4 "Hear, O Israel: The LORD our God, the LORD is one.[a] 5 Love the LORD your God with all your heart and with all your soul and with all your strength. 6 These commandments that I give you today are to be upon your hearts. 7 Impress them on your children. Talk about them when you sit at home and when you walk along the road, when you lie down and when you get up. 8 Tie them as symbols on your hands and bind them on your foreheads. 9 Write them on the doorframes of your houses and on your gates."
From the beginning of time, God has showed us love.
Love showed itself in the deliberate acts at creation.
Love showed itself in the plan known, before time began.
Love showed itself in the unfolding of time.

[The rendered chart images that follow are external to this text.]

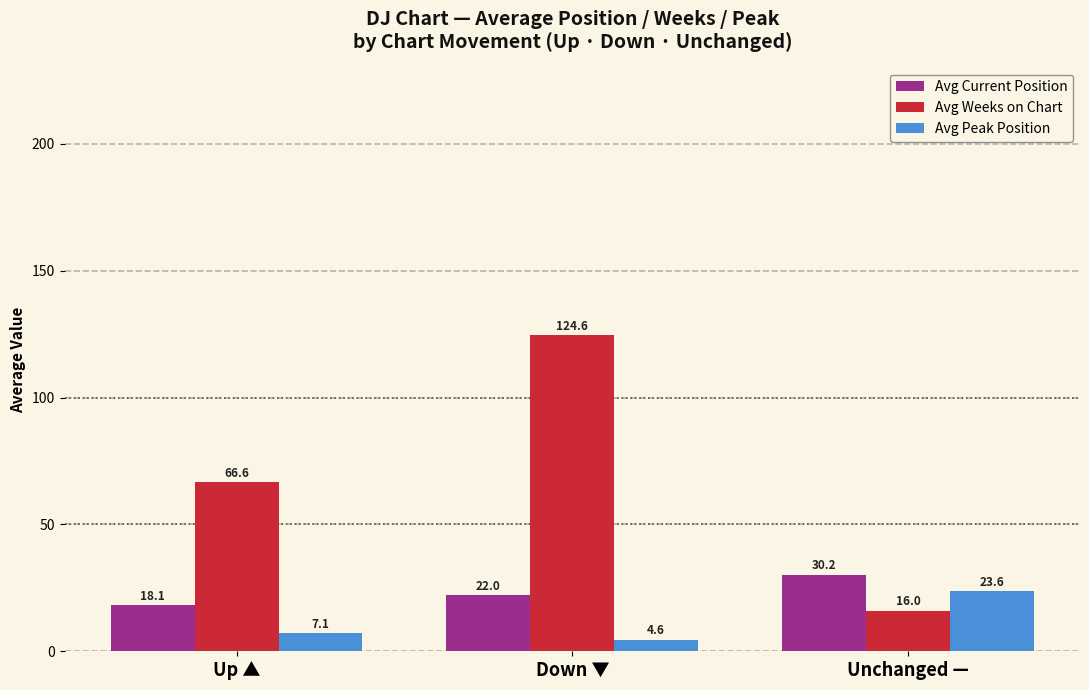

What is the difference between the Avg Weeks on Chart values at Unchanged — and Down ▼?

108.6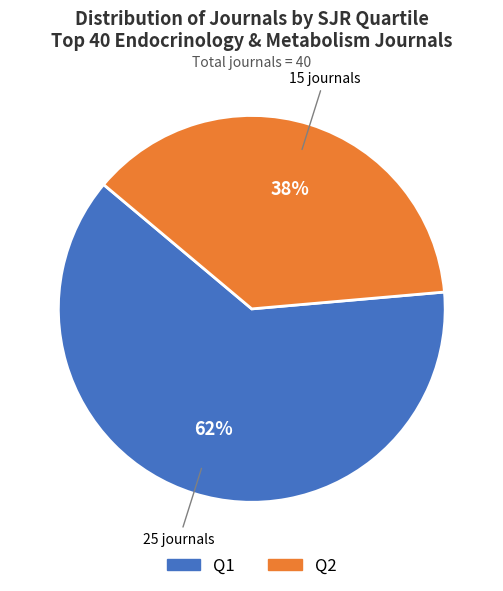

To the nearest percent, what is the average slice percentage?

50%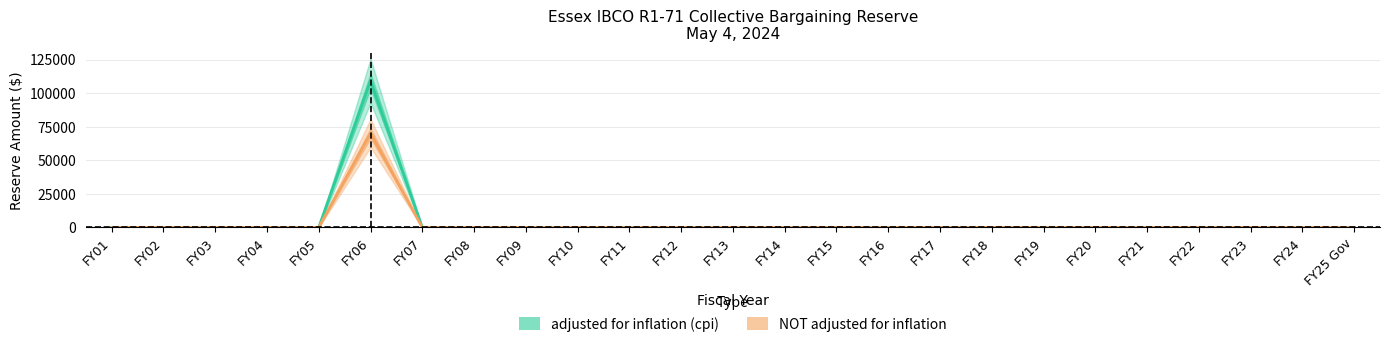

Count the number of categories in the chart.

25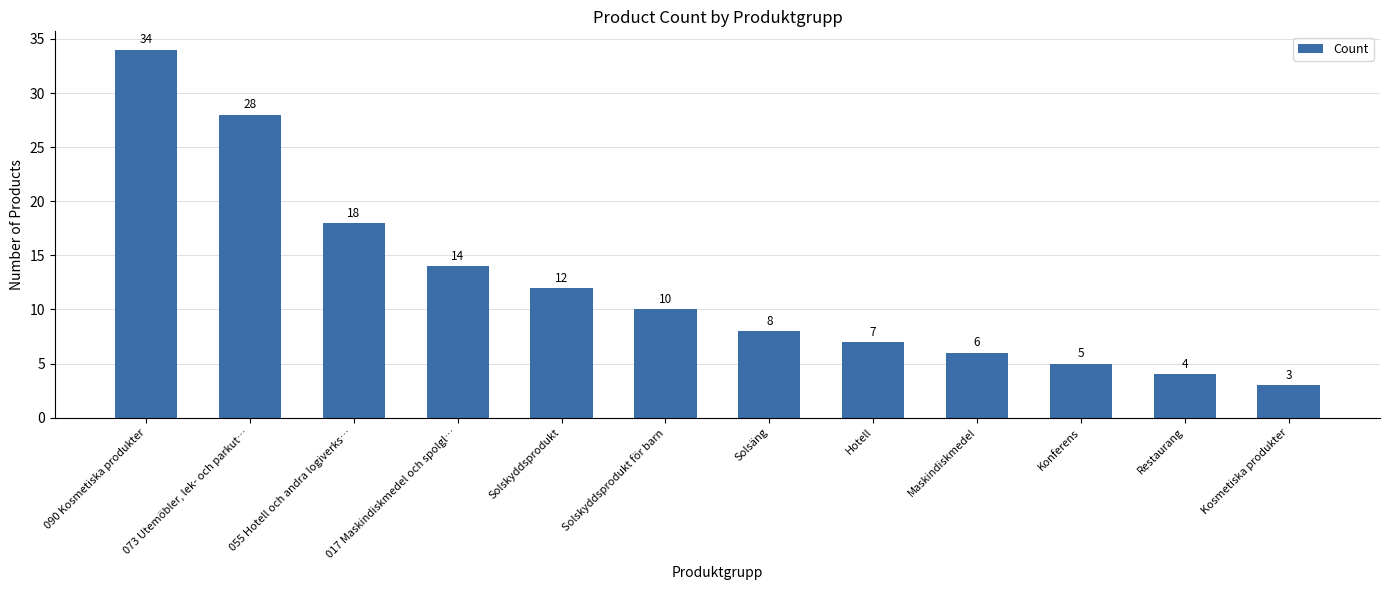

Reading left to right, extract all data points from this chart.

34	28	18	14	12	10	8	7	6	5	4	3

From the beginning of time, God has showed us love.
Yet.
We fell into sin. We denied that someone could love us like God could love us.
And so, throughout scripture, God tries to break in. God tries to tell us. And God tries to tell us how to love him back.
In this season of Easter, we remember the love that ultimately broke in. And it is this love that we need to bind on our hearts. We need to write this love on our doorposts. We need to talk about it and ultimately, we need to live this love out. We need to love as God loved us.
But how do we tie this love on our hands? How do we write it on our foreheads?
My grandpa tells a story every year on their wedding anniversary. It is a story that I will never forget. As a World War 2 veteran, he doesn't tell too many stories from his time in Europe. This story isn't one of battles. It is one of selfless love.
While serving in Europe, he was granted a time of leave. And so he decided to travel to the Netherlands to see his grandparents, who he had met only once before, at age 6.
But this was no ordinary train ride. At one stop a young woman got on the train and sat down next to my grandpa. When a soldier came around to check identification, she did not have any--and in this case, my grandpa inferred that she was most likely Jewish.
And while many might have fled from being associated with a Jew while traveling in Nazi occupied territory, my grandpa said confidently to the questioning officer, "She's my wife." And from that point on, my grandpa has called this lady, whose name my grandpa never learned, as his first wife.
What my grandpa did that day was lie to the soldier on that train. And in doing so, he saved this stranger's life that day. Without saying anything, he showed everyone what it meant to live out of God's love, even if that meant that he would lose his life.
This story is one of a handful my grandpa can tell from those years. And it is a story that should live.
Without thinking about it, my grandpa talked about God's love as he rode the train that day.
From the beginning of time, God showed his love.
And he calls us to love in return.
Love that permeates every ounce of our being.
Love that defines who we are.
Love that shows in the most miraculous places.